Beginning around 12pm CT March 16 we observed a decrease in spam from Rustock botnet due to the disruption of its command and control servers. Interestingly, we have seen general, overall spam levels creep back to their previous levels in the past few hours. Although it is too early to tell for sure, this disruption appears to be temporary, similar to the 10-day disruption of Rustock back in November of 2010.

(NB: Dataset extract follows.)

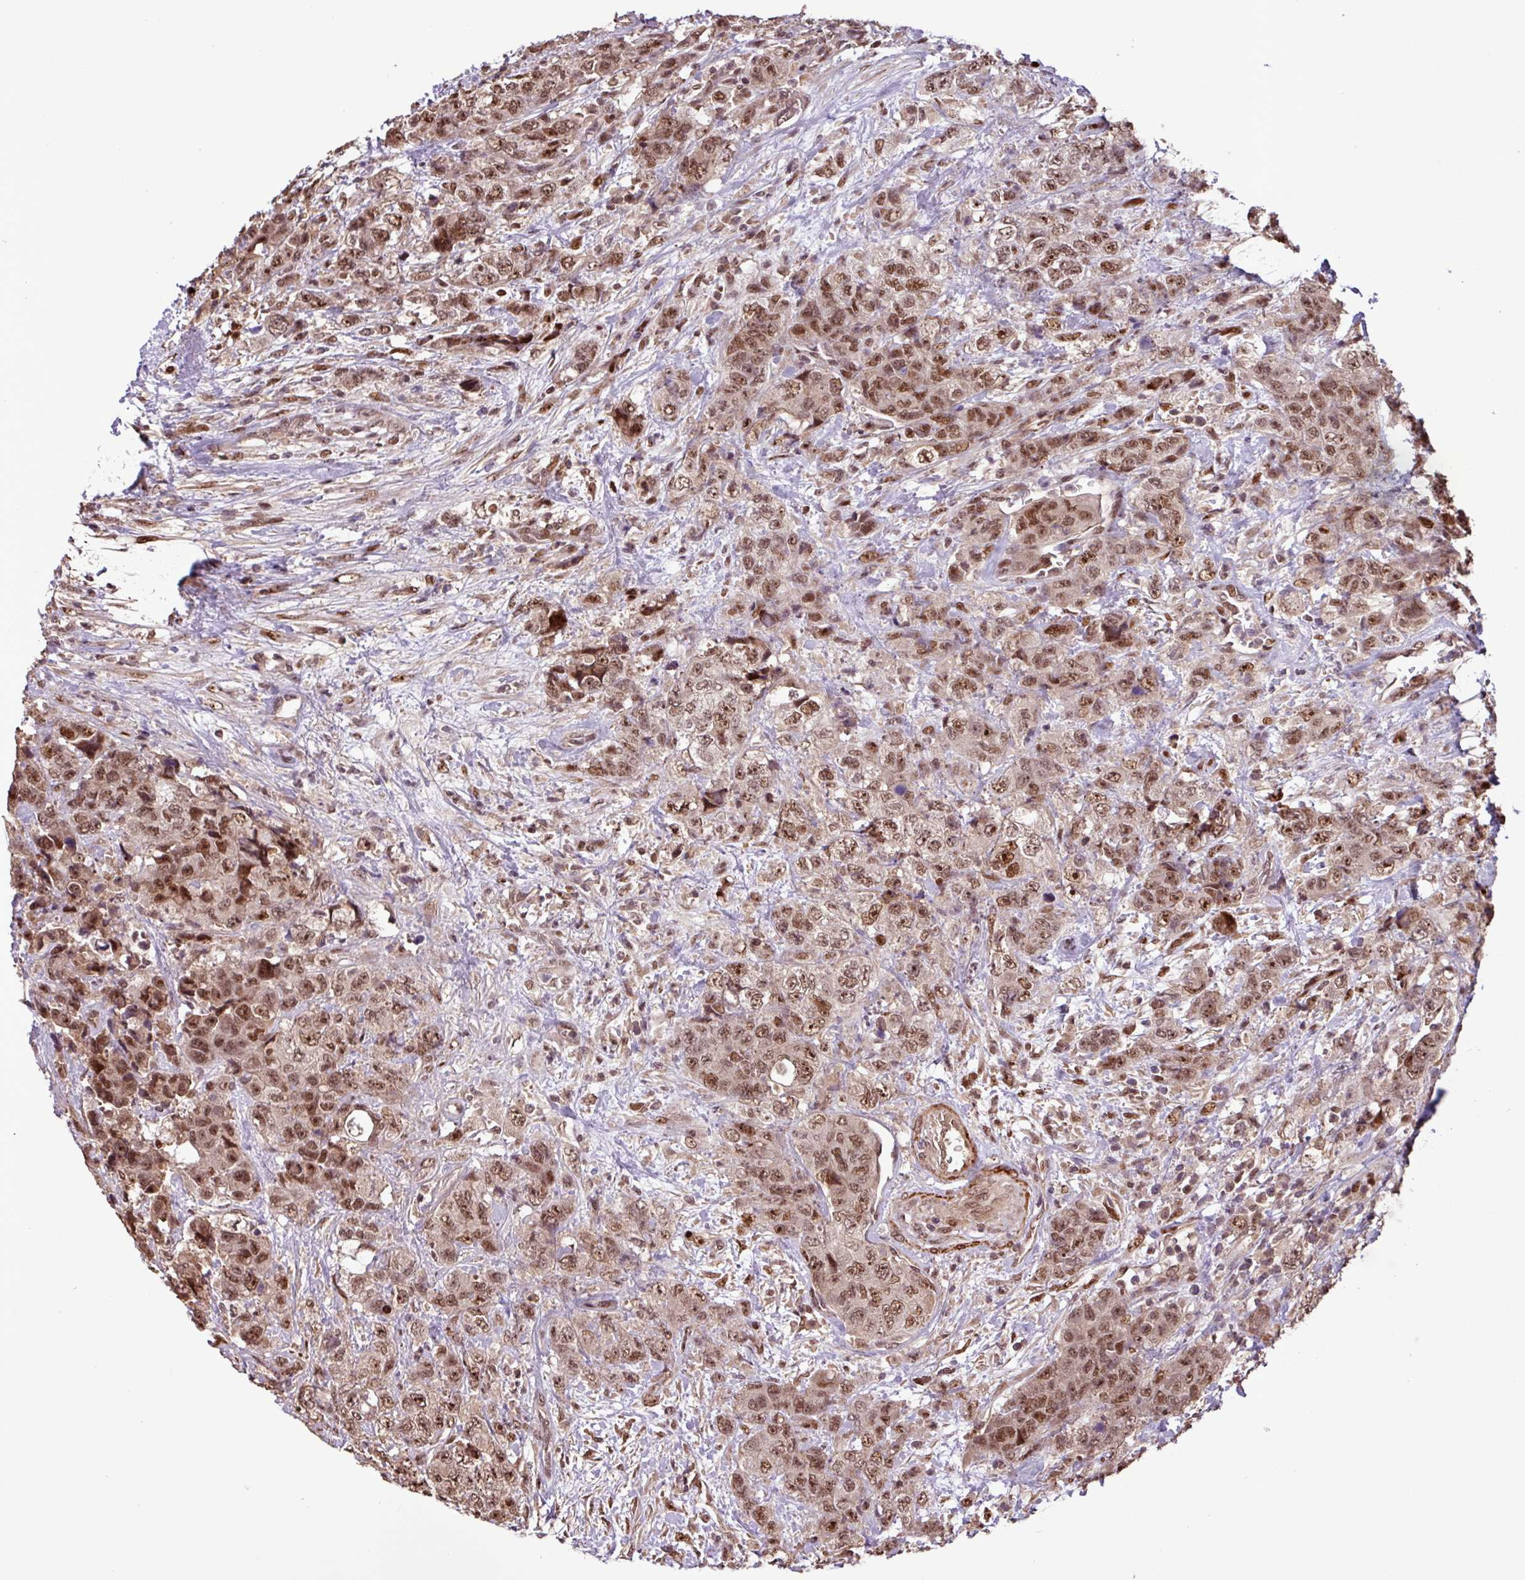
{"staining": {"intensity": "moderate", "quantity": ">75%", "location": "nuclear"}, "tissue": "urothelial cancer", "cell_type": "Tumor cells", "image_type": "cancer", "snomed": [{"axis": "morphology", "description": "Urothelial carcinoma, High grade"}, {"axis": "topography", "description": "Urinary bladder"}], "caption": "Immunohistochemical staining of urothelial cancer reveals medium levels of moderate nuclear protein positivity in about >75% of tumor cells.", "gene": "SLC22A24", "patient": {"sex": "female", "age": 78}}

Then I got an e-mail from FireEye, reporting that Microsoft was able to take Rustock down. According to a blog post:

This operation, known as Operation b107, is the second high-profile takedown in Microsoft's joint effort between DCU, Microsoft Malware Protection Center and Trustworthy Computing-known as Project MARS (Microsoft Active Response for Security)-to disrupt botnets and begin to undo the damage the botnets have caused by helping victims regain control of their infected computers. Like the Waledac takedown, this action relied on legal and technical measures to sever the connection between the command and control structure of the botnet and the malware-infected computers operating under its control to stop the ongoing harm caused by the Rustock botnet. As you may have read, the Rustock botnet was officially taken offline yesterday, after a months-long investigation by DCU and our partners, successful pleading before the U.S. District Court for the Western District of Washington and a coordinated seizure of command and control servers in multiple hosting locations escorted by the U.S. Marshals Service.

But even though it's been taken down, Rustock's damage is still likely to be felt, according to Gunter Ollman from Damballa. He points out three ways that Rustock's effects will continue to linger:

  1. The botnet victims are still out there. They remain infected-beaconing away, trying to locate their lost CnC servers for all to see.
  2. The criminals behind Rustock are only temporarily out of business. Sure, they lost some CnC servers and their existing botnet victims-but all the other components are still available to them to build and replace the botnet they lost. The malware they are using is still very successful at infecting their victims' computers and the vectors they use for causing the installation of malware upon those victims hasn't been touched.
  3. [T]he servers (and drives) hosting the CnC services were removed and are now being investigated. This could cause a problem from some organizations totally unaffiliated with the Rustock botnet. As with any Internet server hosting facility, most servers (or racks of servers) have many different companies being served from the same physical device. For those other companies unfortunately collocated on the same infrastructure-well, I guess they're also temporarily out of business.


It will be interesting to see how this all shakes out in the end. Will Rustock return from the dead? What does a botnet afterlife look like? I guess only time can answer these questions.